From the article about the planned junction 27 protest, lift out word for word the passage that opens with "In the North" and stops after "towards its conclusion.".

** Opening EXCERPTED PASSAGE block **

She posted her plans to blockage junction 27 at 5pm on Friday (August 27) in her housing crisis Facebook group and asked for support co-ordinating the event.

Immediately, people raised concerns and advised Emma to cancel the event, but she insisted that half an hour was all that was needed to make a dramatic statement.

Emma said: “Half an hour guys, that’s all I’m asking.

“Half an hour to let the rest of the UK know what is happening to you.”

However, after further criticism towards the idea, Emma cancelled the event due to the backlash she received, but asked for help coming up with new ideas.

In the North Devon and Torridge Housing Crisis group, she wrote: “It seems that the group was mostly against the junction 27 idea and I respect that.

“Therefore, what should we do next to keep the momentum going?”

Emma told Devon Live: “I don’t want to do something drastic, but I want to create an event that gets people to acknowledge what’s happening.”

It’s property – not coronavirus – that is emerging as the hottest topic in Devon now the dreadful pandemic rumbles towards its conclusion.

Several commenters raised concerns over the safety of a protest like this.

One person asked: “Could this not potentially cause accidents?

“Blocking a motorway junction doesn’t sound like a safe idea to me.”

She went on to warn: “I think this is potentially dangerous, on the junction of two roads that are incredibly dangerous as is.”

** Closing EXCERPTED PASSAGE block **
** Opening DATA UNDER STUDY block **

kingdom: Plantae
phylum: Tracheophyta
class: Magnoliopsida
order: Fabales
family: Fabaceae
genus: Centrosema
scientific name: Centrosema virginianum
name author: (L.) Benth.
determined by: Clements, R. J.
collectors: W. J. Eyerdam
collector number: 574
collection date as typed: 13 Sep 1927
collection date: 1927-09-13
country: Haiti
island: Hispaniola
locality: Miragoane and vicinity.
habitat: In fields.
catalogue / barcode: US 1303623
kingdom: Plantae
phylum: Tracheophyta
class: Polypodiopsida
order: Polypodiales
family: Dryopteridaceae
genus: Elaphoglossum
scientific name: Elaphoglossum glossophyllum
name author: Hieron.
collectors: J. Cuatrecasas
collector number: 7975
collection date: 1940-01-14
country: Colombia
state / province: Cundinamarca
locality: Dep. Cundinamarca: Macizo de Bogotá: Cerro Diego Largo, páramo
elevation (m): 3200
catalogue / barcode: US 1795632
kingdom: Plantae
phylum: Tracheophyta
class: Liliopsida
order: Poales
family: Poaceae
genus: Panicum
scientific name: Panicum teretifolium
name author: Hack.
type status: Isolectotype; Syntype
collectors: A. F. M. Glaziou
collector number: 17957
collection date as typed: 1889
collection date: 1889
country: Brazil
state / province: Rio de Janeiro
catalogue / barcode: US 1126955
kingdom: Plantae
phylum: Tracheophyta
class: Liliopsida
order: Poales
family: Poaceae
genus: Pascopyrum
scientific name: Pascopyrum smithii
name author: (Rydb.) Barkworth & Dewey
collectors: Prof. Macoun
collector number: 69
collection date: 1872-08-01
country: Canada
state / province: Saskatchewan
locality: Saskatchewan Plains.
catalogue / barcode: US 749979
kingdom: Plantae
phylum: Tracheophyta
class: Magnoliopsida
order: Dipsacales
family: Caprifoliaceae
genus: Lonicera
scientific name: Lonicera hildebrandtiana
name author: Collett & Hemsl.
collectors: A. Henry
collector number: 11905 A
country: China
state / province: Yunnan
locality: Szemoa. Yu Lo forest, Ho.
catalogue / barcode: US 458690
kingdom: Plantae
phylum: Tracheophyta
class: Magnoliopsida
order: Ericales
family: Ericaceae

** Closing DATA UNDER STUDY block **

▸ **RESULT OF THIS EXERCISE**
In the North Devon and Torridge Housing Crisis group, she wrote: “It seems that the group was mostly against the junction 27 idea and I respect that.

“Therefore, what should we do next to keep the momentum going?”

Emma told Devon Live: “I don’t want to do something drastic, but I want to create an event that gets people to acknowledge what’s happening.”

It’s property – not coronavirus – that is emerging as the hottest topic in Devon now the dreadful pandemic rumbles towards its conclusion.